The country has a large number of lubricant blenders, Ilter noted. Although the number of blenders increased to 311 at the end of 2011, it started to decrease during the last two years as a result of the government crackdown on base oil smugglers and illegal sale of diesel fuel. As of December 2012 their number was 302, he said. By December 2013, it had dropped to 255.

Petder found that the total nameplate blending capacity of these licensed lube makers is about 4.5 million tons per year, although the country’s annual finished lubricants consumption is less than 10 percent of that amount.

In 2013 Turkish automotive lubricants sales accounted for 51 percent of the total finished lube sales, at 210,000 tons, Ilter said. Industrial lubricants accounted for 38 percent, or 157,000 tons. Marine lubricants and greases accounted for around 6 percent each, or 24,000 and 25,000 tons respectively.

Although the countrys automotive lubricant sales decreased 3 percent in 2013, industrial oil sales increased 9 percent, compared to 2012. This fall in automotive lubricant sales is explained by the longer drain intervals and introduction of high quality lubricants. On the other hand, the rise in industrial oil sales is a result of big investments in hydroelectric dams and a fast-growing construction sector, Ilter said.

In 2013 on the automotive side, engine oil sales constituted an 83 percent share of the total automotive lubes sales or 176,000 tons, while gear and transmission oils accounted for 7 percent, or 34,000 tons, according to Petder. Of the total engine oil consumption, Turkey’s commercial vehicles consumed 124,000 tons, passenger cars consumed 49,000 tons, and motorcycles consumed 3,000 tons.

Last year in the industrial oils segment, hydraulic oils led with a 69 percent share, followed by process oils (29 percent) and transformer oils (15 percent). The rest goes to metalworking fluids (9 percent), gear oils (8 percent) and others (27 percent).

In 2013, Turkey’s finished lubricant imports amounted to almost 114,500 tons, up from 95,000 tons the year before. The country has seen a significant increase in finished lube exports. Last year the exports amounted to 174,000 tons, up from 135,000 tons in 2012.

Base oil

In 2011 Turkey imported over 1 million tons of base oils, Petder found, quoting Turkish Statistical Institute data. The reason why Turkey imports base oils in such high volume, given the countrys relatively small finished lubricants demand, lies in the import tax difference between the base oil products and other petrochemicals such as gas oil or other fuels. Here comes the illicit practice done by many market players of mixing base oil with diesel and selling it as fuel, Ilter said.

Turkeys base oil imports increased considerably from about 600,000 tons to more than 1 million tons between 2009 and 2011. Since then the government has tried to regulate the problem by cracking down on the numerous base oil consumers that dont have licensed blending facilities to produce lubricants, banning imported shipments and closing tank storage.

Since August 2012, as a result of the state enforcing regulations, Turkeys base oil oversupply dropped by an average rate of 35,000 tons per month by December 2013, and last year base oil imports totaled 744,000 tons, according to Petder. But it [oversupply] has not ended. Towards the end of last year, due to the new supply regulations related to the non-fuel products, [base oil oversupply] slightly increased and again dropped rapidly in early 2014, Ilter said.

Given material:
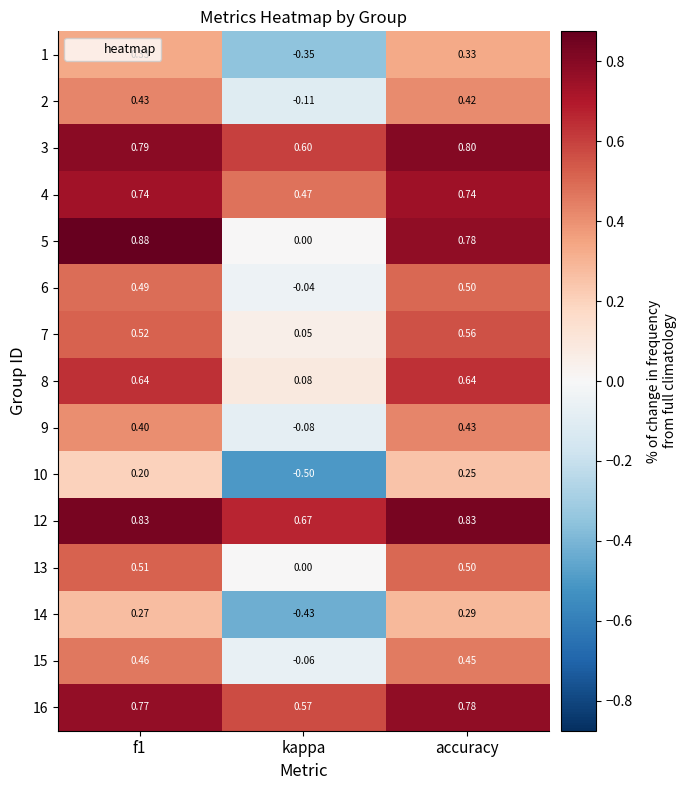

At which category is the sum across all series the highest?

accuracy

Work to complete:
Quote the Turkish lubricants article word for word, everything from "In 2011 Turkey" down to "fuel, Ilter said.". The listing comes from a source separate from the Turkish lubricants article.

Final answer:
In 2011 Turkey imported over 1 million tons of base oils, Petder found, quoting Turkish Statistical Institute data. The reason why Turkey imports base oils in such high volume, given the countrys relatively small finished lubricants demand, lies in the import tax difference between the base oil products and other petrochemicals such as gas oil or other fuels. Here comes the illicit practice done by many market players of mixing base oil with diesel and selling it as fuel, Ilter said.